Dois microfones originais da Rádio Nacional, usados nos anos 40 e 50, sumiram do Teatro Maison de France, que funciona no subsolo do consulado francês, no centro do Rio. Os equipamentos faziam parte do cenário do musical Rádio Nacional - As Ondas que Conquistaram o Brasil, em cartaz há seis meses. O sumiço acontece na mesma semana em que se descobriu o furto de mais de 3 mil documentos (entre fotos, cartões postais e gravuras) do Arquivo Geral da Cidade. Segundo a produtora do espetáculo, Cláudia Vigonne, a Radiobrás, responsável pelo acervo da Nacional, emprestou quatro microfones para a peça. De segunda a quarta-feira, quando não há sessão, eles ficam nos bastidores e, quando há outros eventos, são guardados a chave no camarim. "Na quinta, não houve espetáculo devido ao jogo do Brasil e, na sexta, quando chegamos, encontramos só os pedestais. Dois microfones haviam sido levados", contou Cláudia, que registrou o furto na Polícia Federal. "Houve um evento na terça-feira, mas não fomos avisados e, por isso, não guardamos o material de cena da peça."O administrador do teatro, Cédric Gottermann, explicou que a sala tem eventos diários.

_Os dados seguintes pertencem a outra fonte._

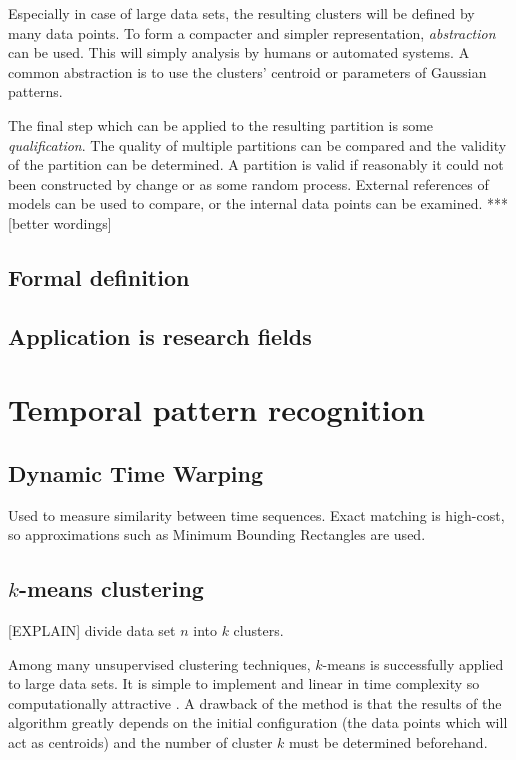Especially in case of large data sets, the resulting clusters will be defined 
by many data points. To form a compacter and simpler representation, 
\emph{abstraction} can be used. This will simply analysis by humans or 
automated systems. A common abstraction is to use the clusters' centroid 
\cite{diday1976clustering} or parameters of Gaussian patterns.

The final step which can be applied to the resulting partition is some 
\emph{qualification}. The quality of multiple partitions can be compared and 
the validity of the partition can be determined. A partition is valid if 
reasonably it could not been constructed by change or as some random process. 
External references of models can be used to compare, or the internal data 
points can be examined. *** [better wordings]



\subsection{Formal definition}






\subsection{Application is research fields}



\section{Temporal pattern recognition}

\subsection{Dynamic Time Warping}
Used to measure similarity between time sequences. Exact matching is 
high-cost, so approximations such as Minimum Bounding Rectangles are used.

\subsection{$k$-means clustering}
[EXPLAIN] divide data set $n$ into $k$ clusters.

Among many unsupervised clustering techniques, $k$-means is successfully 
applied to large data sets. It is simple to implement and linear in time 
complexity so computationally attractive \cite{jain1999data}. A drawback of 
the method is that the results of the algorithm greatly depends on the initial 
configuration (the data points which will act as centroids) and the number of 
cluster $k$ must be determined beforehand.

O da última terça-feira foi maior, pois era a entrega da comenda Chevaliers des Arts a Bertrand Rigot Muller, ao ex-adido cultural Romaric Süger Buel e à diretora dos Museus Castro Maya, Vera Alencar. "Neste dia, mais de 60 pessoas passaram pelos bastidores. Vamos contatar todas, mas é difícil identificar quem pode ter levado os microfones. O prédio do consulado tem porta com detector de metais, mas só funciona para quem entra, não na saída", explicou Gottermann. "Mas a produção do musical dispunha de três camarins com chave para guardar seu material de cena e não o fez."Este não é o único ponto nebuloso. O gerente de programação e ex-diretor da Rádio Nacional no Rio, Cristiano Menezes, não soube informar se os microfones roubados são originais ou réplicas nem contou por que a emissora emprestou os objetos do acervo para um espetáculo, quando o normal é fazer cópias cenográficas. Ele disse ainda que parte do equipamento veio de Brasília e tudo pertence ao acervo da Radiobrás, mas não tem seguro contra roubo ou qualquer outro problema.